WLFI was co-founded in October 2024 by Donald Trump, Donald Trump Jr., and Eric Trump, and is operationally led by CEO Zach Witkoff and co-founder Chase Herro. Sun, the Chinese-born founder of the TRON blockchain and a billionaire estimated by Forbes to be worth around $8.5 billion, invested roughly $75 million in WLFI and approximately $100 million in the $TRUMP memecoin, giving him about $175 million in total exposure to Trump family crypto ventures. Sun's involvement with WLFI has attracted sustained political scrutiny: the SEC charged him in 2023 with alleged wash trading and unregistered securities sales involving TRX and BTT, but the case was dropped in February 2025, shortly after Trump's inauguration, a sequence widely noted by reporters at Politico and Fortune given the scale of Sun's investment in the project. Sun also served as Grenada's WTO Ambassador from 2021 until 2023, when he lost the diplomatic role following a change in Grenada's government and the onset of the SEC lawsuit.
The immediate trigger for both lawsuits is a token freeze WLFI executed in September 2025. The project locked wallets linked to Sun, trapping an estimated 540 million unlocked tokens and 2.4 billion locked tokens worth approximately $240 million at current market prices. WLFI says Sun violated his investor agreement by transferring around $300 million worth of WLFI tokens to both Binance and HTX. WLFI further alleges that Sun engaged in straw purchases, buying tokens on behalf of other investors in breach of his agreement, and that he engaged in short selling designed to suppress WLFI's price at launch. Sun's lawsuit describes the freeze mechanism differently, characterising it as a hidden administrative backdoor quietly inserted into the smart contract in August 2025 without a governance vote or investor disclosure. WLFI counters that the blacklisting function was disclosed in the original Terms of Sale and represents a standard investor protection tool.
The on-chain data adds context to the dispute.
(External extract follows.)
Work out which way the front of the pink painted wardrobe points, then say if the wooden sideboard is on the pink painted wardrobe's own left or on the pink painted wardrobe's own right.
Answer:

WLFI tokens hit an all-time high of $0.46 in September 2025 and have since dropped between 75 and 86 percent to trade around $0.063 to $0.080 as of May 5, 2026. The project's circulating market cap sits between $2 billion and $2.6 billion, with a fully diluted valuation near $6.3 billion across 100 billion total tokens. WLFI's USD1 stablecoin, launched in March 2025, reached $4.6 billion in circulation by April 2026, a figure that exceeds WLFI's own circulating market cap.
Both sides have been direct in public. Sun called the defamation filing "a meritless PR stunt" and said he stands by his statements. WLFI attorney Tom Clare said: "Rather than acting in good faith, Justin Sun chose to defame World Liberty, repeatedly, publicly, and to millions of followers." Witkoff posted on X that he looks forward to "the truth coming out in court." Sun's own posts, cited by WLFI as central to the defamation claim, accused the project of secretly implanting "backdoor controls over user assets" and treating "the crypto community as a personal ATM."
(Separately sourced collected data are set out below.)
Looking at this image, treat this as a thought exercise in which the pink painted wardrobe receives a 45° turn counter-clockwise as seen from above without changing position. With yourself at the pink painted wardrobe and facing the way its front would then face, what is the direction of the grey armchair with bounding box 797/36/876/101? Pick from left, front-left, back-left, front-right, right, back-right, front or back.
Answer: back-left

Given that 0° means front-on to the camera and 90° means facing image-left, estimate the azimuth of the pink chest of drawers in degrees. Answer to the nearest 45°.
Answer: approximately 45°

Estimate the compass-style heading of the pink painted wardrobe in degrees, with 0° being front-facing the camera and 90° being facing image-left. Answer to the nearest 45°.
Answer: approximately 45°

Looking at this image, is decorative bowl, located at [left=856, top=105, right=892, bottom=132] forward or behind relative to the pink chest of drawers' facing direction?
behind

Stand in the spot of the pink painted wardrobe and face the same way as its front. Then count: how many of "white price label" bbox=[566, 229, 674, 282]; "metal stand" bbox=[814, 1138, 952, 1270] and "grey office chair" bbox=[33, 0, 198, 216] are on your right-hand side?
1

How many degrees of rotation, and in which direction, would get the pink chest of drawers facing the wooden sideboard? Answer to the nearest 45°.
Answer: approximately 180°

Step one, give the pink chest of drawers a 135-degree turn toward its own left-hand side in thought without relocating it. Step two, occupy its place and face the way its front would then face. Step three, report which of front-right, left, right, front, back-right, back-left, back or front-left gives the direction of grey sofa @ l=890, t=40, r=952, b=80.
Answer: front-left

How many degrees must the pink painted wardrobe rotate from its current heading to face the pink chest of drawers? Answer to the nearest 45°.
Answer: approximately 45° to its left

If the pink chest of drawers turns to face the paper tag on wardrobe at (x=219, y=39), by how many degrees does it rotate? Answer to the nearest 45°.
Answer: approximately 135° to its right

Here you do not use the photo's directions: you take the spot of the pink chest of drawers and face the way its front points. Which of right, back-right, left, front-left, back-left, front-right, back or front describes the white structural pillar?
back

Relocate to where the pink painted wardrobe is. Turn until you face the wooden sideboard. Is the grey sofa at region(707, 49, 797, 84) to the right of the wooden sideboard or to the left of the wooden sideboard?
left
The dispute carries real consequences beyond the US. In January 2026, Pakistan signed a memorandum of understanding with SC Financial Technologies, a WLFI affiliate, to pilot the USD1 stablecoin for cross-border payments. That deal was negotiated between Witkoff and Pakistani Finance Minister Muhammad Aurangzeb. Pakistani regulators evaluating the USD1 integration will now need to weigh an active legal dispute over whether WLFI's governance disclosures were adequate. The stakes extend further afield as well: regulators in Nigeria, Kenya, and South Africa have separately flagged centralised administrative controls of the kind alleged in Sun's lawsuit as incompatible with genuine decentralised finance principles. Sun, currently based in Hong Kong, operates TRON as critical stablecoin infrastructure across South Asia and sub-Saharan Africa, where the network carries more than half of all USDT transactions globally. Any sustained reputational damage to Sun or TRON could affect users in markets where TRON is the dominant low-cost transfer layer.
The case raises a broader precedent question that developers and institutional investors across emerging markets should watch closely: can a token issuer legally block secondary market transfers using on-chain controls, even when those controls are disclosed only in off-chain documents? That question may take considerable time to work through two separate court proceedings, and no public timeline has been established. Adding another layer of complexity, WLFI put forward a governance proposal on April 15, 2026, affecting 62.28 billion locked tokens and introducing a revised two-year cliff plus three-year linear vesting schedule, with a 10 percent burn option for insiders. The proposal surfaced less than a week before Sun filed his federal lawsuit and sits unresolved alongside the litigation.
In the meantime, the dispute offers a practical lesson for any project seeking investors in regulated markets. Undisclosed or ambiguously disclosed admin functions are not just a reputational risk; they are now, demonstrably, a litigation risk as well.